Harle ran for a seat to the Alberta Legislature for the first time in a by-election held on February 14, 1972, in the electoral district of Stettler. He defeated former Social Credit MLA Galen Norris in a hotly contested race to hold the seat for the governing Progressive Conservatives.

Harle ran for his second term in the 1975 Alberta general election. He won re-election easily defeating two other candidates. After winning his second term in office Harle was appointed to a position in the Executive Council of Alberta by Premier Peter Lougheed as Minister of Consumer and Corporate Affairs.

Harle ran for a third term in office in the 1979 general election. He won a larger share of the popular vote in his district and cruised to an easy victory. Harle was shuffled to the Soliticiter general portfolio by Lougheed immediately following the election. Harle ran for a fourth term in office in the 1982 general election. He won the best popular vote of his career.

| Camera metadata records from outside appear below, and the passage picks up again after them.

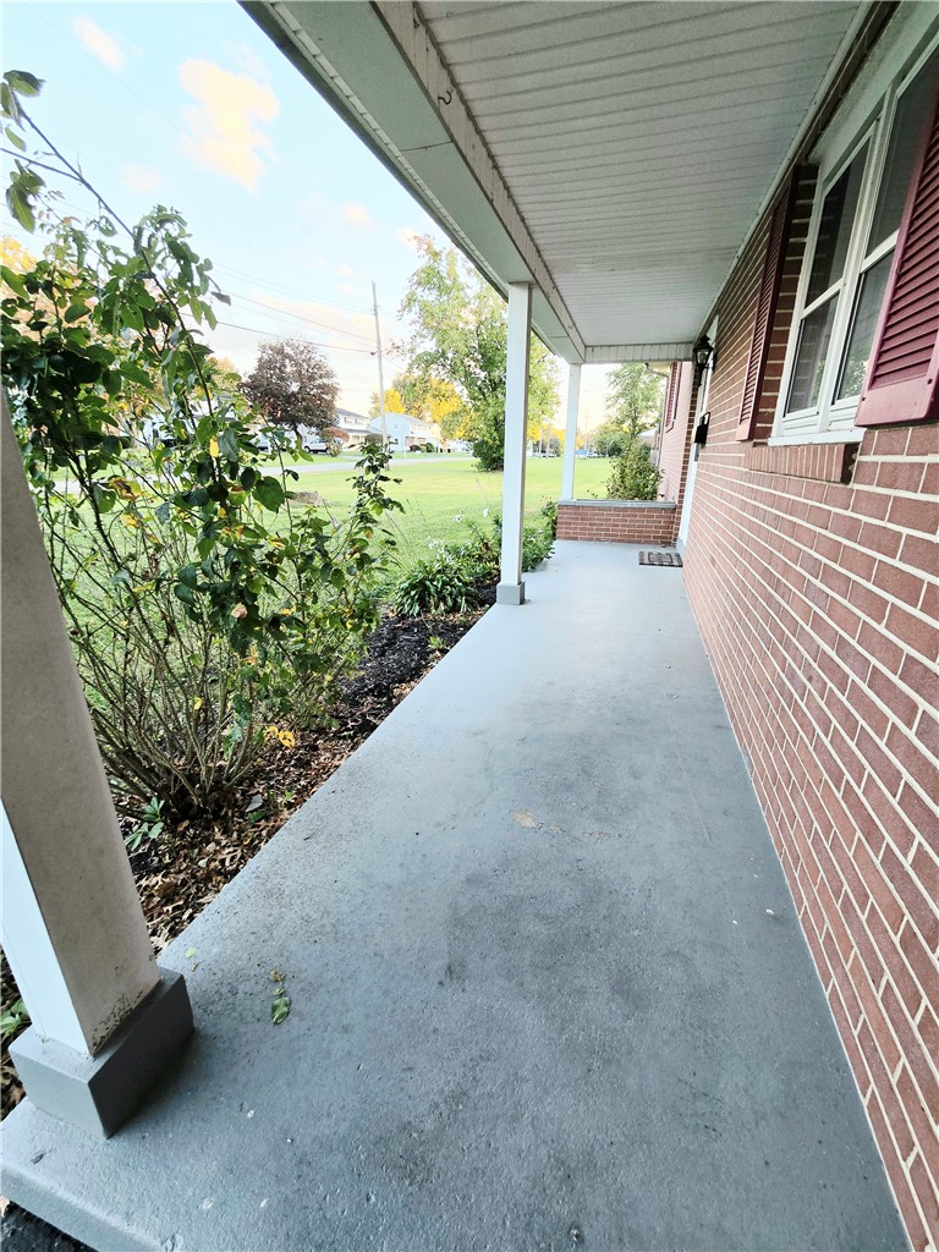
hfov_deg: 89.9
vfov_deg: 106.2
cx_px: 470
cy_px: 626
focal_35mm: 13
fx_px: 470
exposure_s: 1/60.2
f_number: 2.2
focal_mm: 2.2
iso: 64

On November 15, 1983 Harle resigned his cabinet post after he was caught by police in a Government of Alberta vehicle with a prostitute. Harle claimed that he was conducting a personal investigation of prostitution control and was seeking "firsthand information", but admitted he had not disclosed his plan with any police or government officials. Harle also claimed he invited the woman into the car he thought she was looking for a ride. He kept his seat sitting in the back benches and did not seek another term after the legislature dissolved in 1986.

==Personal life==
Harle died in Edmonton on February 9, 2022, at the age of 90.